I believe in dichotomies. I am the product of one. My mother raised me to be a good Methodist. I went to church every Sunday, read the Bible and learned what Jesus would do. My father raised me to be a good skeptic. He never identified himself as an atheist, but he did not believe in anything as empirically improvable as a higher being. He taught me to question, to use deductive reasoning and to live a life according to a strict code of personal ethics. And yet, I have found a harmony between these two disparate sides of me – the intellectual and the spiritual. I have become an Ethical Humanist.
I’m still discovering what it means to be an Ethical Humanist, a term that sounds pretty dry and cold and philosophical. But it’s not. It is everything I have learned from Jesus and my parents and the Bible and Science all rolled into one. It is my passion and my life’s guide. It is my religion.
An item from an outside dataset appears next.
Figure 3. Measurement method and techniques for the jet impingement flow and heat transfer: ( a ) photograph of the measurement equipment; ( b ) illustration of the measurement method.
I stumbled across this religion after listening to an ad on my local NPR station here in St. Louis. There was going to be a lecture by a renowned Washington University biologist on the case for Evolution sponsored by the Mid-Rivers Ethical Society. The lecture was of course fascinating, but it was the people I met – the people who believed as I did and came together as a community around those beliefs that opened my eyes to a religion that I did not know existed. It is a religion of “Deed before Creed” and “Love over Should.” It is a religion unencumbered by dogma, the riddles of antiquity and the scars of history. It is also not very popular or well understood.
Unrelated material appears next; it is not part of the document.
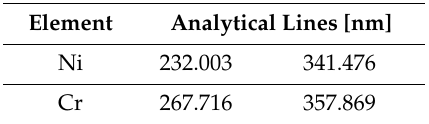
Table 3. Analytical lines used for the measurement.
Most of us are your typical white, middle-class bleeding-heart liberals, but we all ache for diversity in our little group. We instinctively know that opening our minds to a variety of viewpoints will keep us honest in challenging and reaffirming our own beliefs. I’m a little scared, though, of becoming too self-righteous and hypocritical. I believe so deeply in the core of Ethical Humanism – that every person has worth – that I’m in danger of not being able to find the value in someone who does not also believe that.
I wish religion were easy for me. I wish a man in a pulpit could just point me to the right verse and I’d be able to know what is right and what is not. But being the daughter of a passionate and spiritual mother and a skeptical and intellectual father keeps me from being satisfied with an easy answer. It’s going to be a lot of work to keep figuring out what I believe, but I’m eager for the challenge.